Directions - In the Tour de France excerpt below, condense the paragraph beginning "The Ballon is another of the storied climbs" into a short bulleted list that keeps its main facts.

══ Selected excerpt ══

Ralph happened to see the exchange, as he was just catching up to me.  He had decided the afternoon before when he was at a train station heading home and noticed there was a train leaving in ten minutes to Belfort, the start of this stage, decided on the spot to take the train to Belfort for one last dose of The Tour.  He arrived late in the afternoon and grabbed a room at a hotel by the train station for ninety euros.  He wanted to book it for two nights so he could ride the stage without carrying his gear, leaving it there and returning for it by train after completing the stage.  But the price of the room the next night for The Tour was more than double, one hundred and eighty-five euros. So he was climbing with the five pounds of gear he’s able to get by on, rather than the nothing of just about everyone else.  I had camped ten miles past Belfort and knew Ralph would easily catch up to me even with that extra weight.


The Ballon is another of the storied climbs of The Tour, but not for its difficulty but rather for having been the first noteworthy climb included in The Tour in its third edition in 1905.  The Tour founder and director, Henri Desgrange, ballyhooed the climb as a great test for the riders, not even sure if they could manage it.  That was the promoter in him, trying to sell newspapers, as the first two Tours included a climb over the Col de Republique out of St. Etienne on the Lyon stage that was comparable to it, but more obscure than this renowned bald peak in the Vosges.   But the myth persists that this was the first true climb the racers were subjected to.  A sign at the base of the climb perpetuates the myth.


There are signs every kilometer after the first giving the gradient for the next kilometer and the present elevation and the number of kilometers remaining to the summit.


A plaque at the summit celebrates René Pottier, the first racer over the summit in both 1905 and 1906, and who went on to win the 1906 Tour.  He hung himself in 1907 when he learned his wife had taken a lover while he was off riding The Tour, the first of several Tour winners to commit suicide. Nearby by was a metal sculpture of an over-sized bike that had a long line of people getting photographed in front of, while this simple monument was overlooked by all.

═══
══ Extracted material ══

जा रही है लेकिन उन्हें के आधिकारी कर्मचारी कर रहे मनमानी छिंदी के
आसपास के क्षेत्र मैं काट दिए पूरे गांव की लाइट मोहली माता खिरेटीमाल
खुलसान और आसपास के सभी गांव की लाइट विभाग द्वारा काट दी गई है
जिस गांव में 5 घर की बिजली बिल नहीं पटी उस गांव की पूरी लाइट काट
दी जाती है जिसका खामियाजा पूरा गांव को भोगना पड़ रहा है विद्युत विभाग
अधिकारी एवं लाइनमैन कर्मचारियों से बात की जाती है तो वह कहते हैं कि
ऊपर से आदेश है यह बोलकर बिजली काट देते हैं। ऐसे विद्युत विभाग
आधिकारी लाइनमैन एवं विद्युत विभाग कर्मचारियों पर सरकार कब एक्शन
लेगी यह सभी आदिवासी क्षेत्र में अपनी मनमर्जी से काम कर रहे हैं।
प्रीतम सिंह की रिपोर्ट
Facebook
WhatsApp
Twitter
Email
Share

═══

Output for this task -
- The Ballon is famous not for difficulty but as the first noteworthy climb in The Tour, added in its third edition in 1905.
- Tour founder and director Henri Desgrange promoted it as a great test, unsure the riders could manage it, in order to sell newspapers.
- The first two Tours had already crossed the comparable but more obscure Col de Republique out of St. Etienne on the Lyon stage.
- The myth that the Ballon was the racers' first true climb persists, and a sign at its base perpetuates it.